OpenAI kept its biggest news for the penultimate day of its 12-day “shipmas” event.
On Friday, the business revealed o3, the successor to the o1 “reasoning” model it released earlier in the year. More specifically, o3 is a model family, just like o1 was. O3 and O3-mini are smaller, distilled models that are optimized for specific purposes.
Why is the new model called O3, rather than O2? Trademarks might be the cause. According to The Information, OpenAI bypassed o2 to avoid a potential clash with British mobile carrier O2. Strange world we live in, isn’t it?

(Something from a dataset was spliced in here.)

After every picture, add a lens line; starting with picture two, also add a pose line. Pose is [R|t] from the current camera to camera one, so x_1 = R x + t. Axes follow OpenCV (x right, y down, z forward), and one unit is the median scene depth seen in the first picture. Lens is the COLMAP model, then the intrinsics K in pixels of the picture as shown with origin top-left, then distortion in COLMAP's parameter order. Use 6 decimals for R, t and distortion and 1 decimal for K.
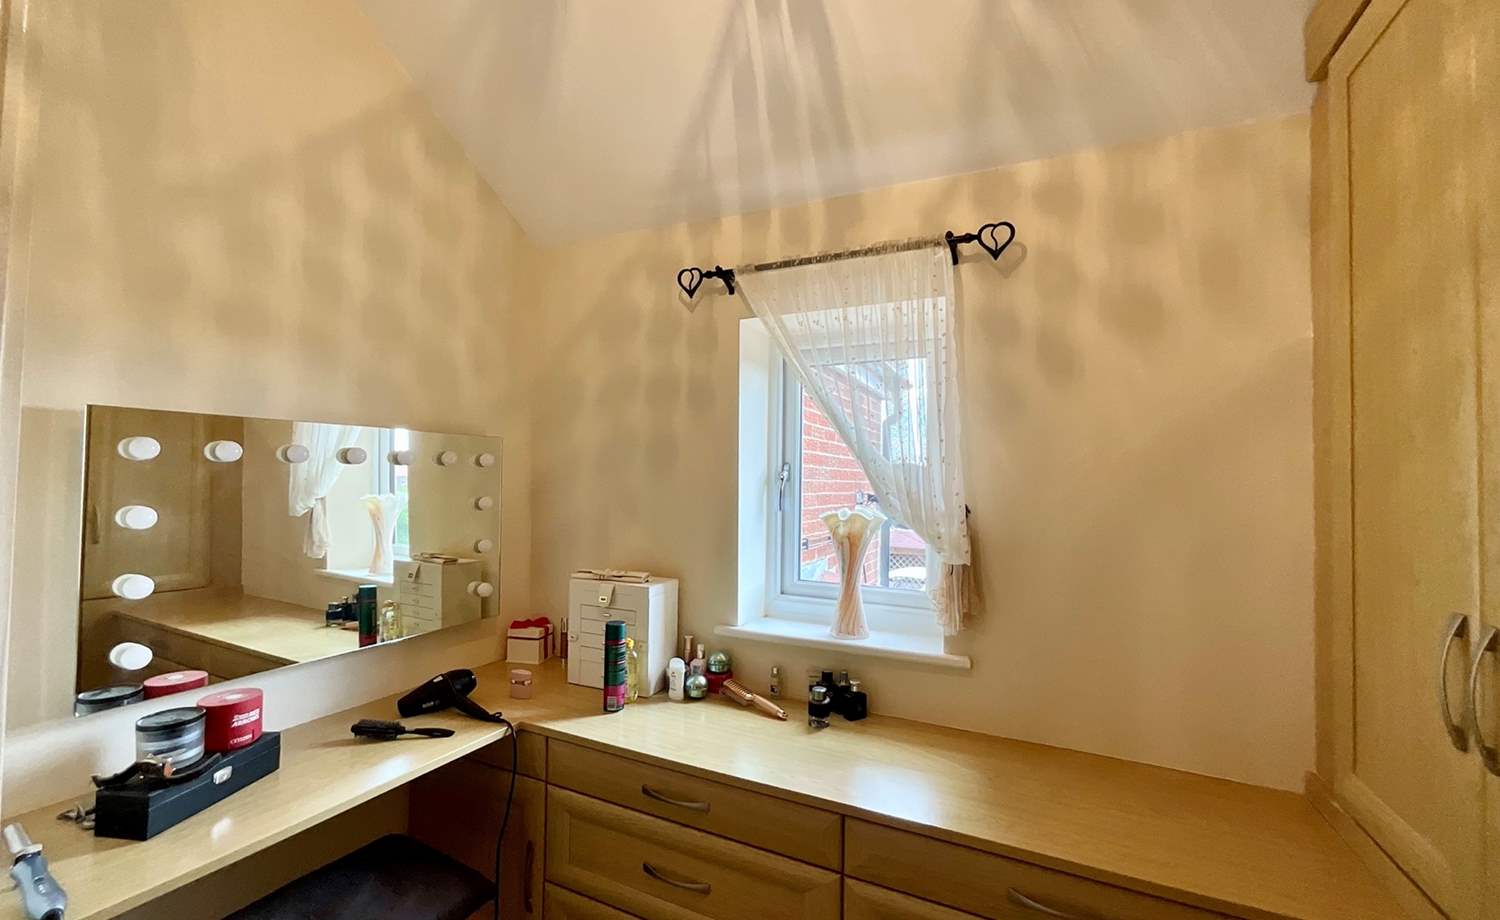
lens RADIAL K [[612.8, 0, 750.0], [0, 612.8, 460.0], [0, 0, 1]] dist [-0.002535, 0.000342]
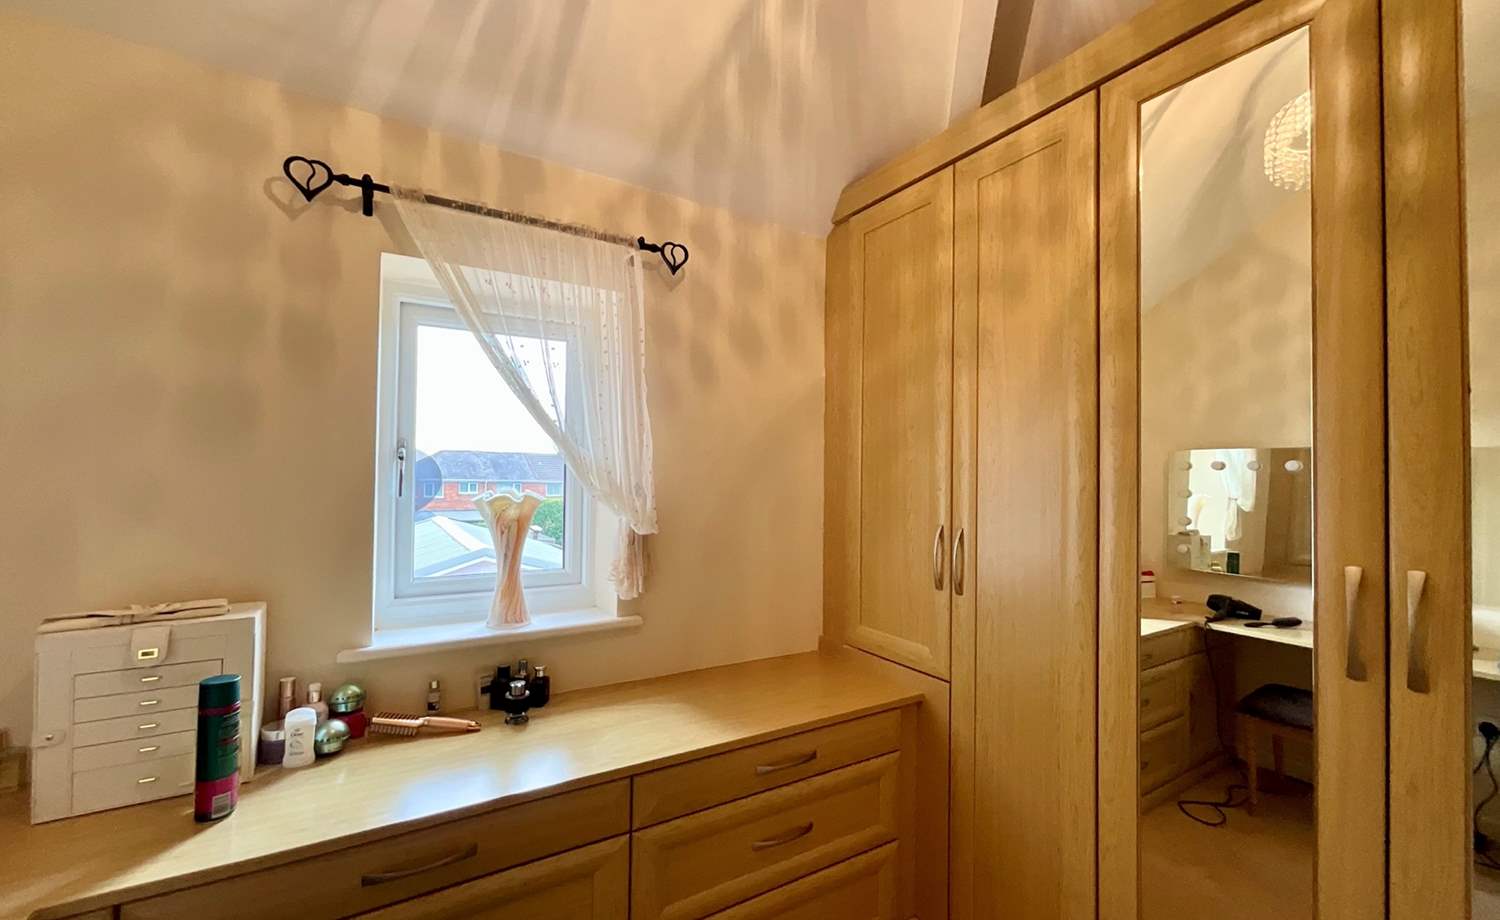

Although o3 and o3-mini are not yet generally accessible, safety researchers can register for a peek beginning later today. If OpenAI CEO Sam Altman keeps his promise, the o3 family could not be widely accessible for a while. In a recent interview, Altman stated that he would prefer a federal testing framework to direct monitoring and risk mitigation of OpenAI’s reasoning models before the company distributes new models.
And there are risks. AI safety testers have shown that o1’s reasoning abilities make it try to deceive human users at a higher rate than conventional, “non-reasoning” models — or, for that matter, top AI models from Meta, Anthropic, and Google. We’ll know when OpenAI’s red-teaming partners publish their test findings, but it’s plausible that o3 tries to fool even more frequently than its predecessor.
Reasoning steps
Reasoning models like o3 are able to successfully fact-check themselves, which helps them avoid some of the problems that typically trip up models, in contrast to most AI.
There is some lag in this fact-checking procedure. Similar to o1 before it, o3 takes a little longer to find solutions than a conventional non-reasoning model, typically taking seconds to minutes longer. The benefit? In fields like physics, science, and mathematics, it is typically more dependable.
Using what OpenAI refers to as a “private chain of thought,” o3 was taught to “think” before reacting. The model can plan ahead and reason through a task, carrying out a sequence of activities over a long period of time to help it come up with a solution.
In actuality, when presented with a prompt, o3 pauses before answering, taking into account several connected cues and “explaining” its reasons as it goes. The model eventually describes what it believes to be the most correct answer.
The ability to “adjust” the reasoning time is new with O3. O3 performs better the more time it has to think; the models can be set to low, medium, or high thinking time.
Before today, a major debate was whether OpenAI could say that its most recent models are getting close to artificial general intelligence. “Artificial general intelligence,” or AGI for short, is the general term for AI that is capable of carrying out any task that a person can. “Highly autonomous systems that outperform humans at most economically valuable work” is how OpenAI defines itself.
It would be a bold claim to achieve AGI. Additionally, it has contractual weight for OpenAI. The conditions of its agreement with Microsoft, a key collaborator and investor, state that OpenAI will no longer be required to grant Microsoft access to its most cutting-edge technologies (those that satisfy OpenAI’s definition of AGI, that is) once it reaches AGI.
OpenAI is gradually approaching AGI based on one metric. O1 achieved a score of 25% to 32% on the ARC-AGI test, which is intended to assess whether an AI system can effectively learn new skills outside of the data it was trained on (100 percent being the best). Although 85% is regarded as “human-level,” Francois Chollet, one of the ARC-AGI’s developers, described the advancement as “solid.”
According to OpenAI, O3’s peak score was 87.5%. By the way, OpenAI has announced that it will collaborate with the ARC-AGI foundation to develop the next iteration of its benchmark.
Naturally, there are drawbacks to ARC-AGI, and its definition of AGI is only one of them.
ICYMT: Rubiales Banned by FIFA for Hermoso Kiss
A trend
Google and other competing AI companies have released a plethora of reasoning models since OpenAI’s initial series of models was released. A preview of DeepSeek-R1, the company’s initial reasoning model, was released in early November by DeepSeek, an AI research firm financed by quant traders. Alibaba’s Qwen team revealed what it said was the first “open” competitor to o1 that same month.
Why did the reasoning model become so popular? First, the pursuit of new methods to improve generative AI. “Brute force” methods of scaling up models are no longer producing the gains they used to, as my colleague Max Zeff recently reported.
Not everyone agrees that the best course of action is to use reasoning models. Because they demand a lot of processing power to operate, they are typically costly. Furthermore, even if reasoning models have so far done well on benchmarks, it’s unclear if they can continue to advance at this pace.
It’s interesting to note that O3’s release coincides with the departure of one of OpenAI’s most successful scientists. This week, Alec Radford, the principal author of the scholarly article that launched OpenAI’s “GPT series” of generative AI models (i.e., GPT-3, GPT-4, and so on), declared his intention to depart in order to conduct independent research.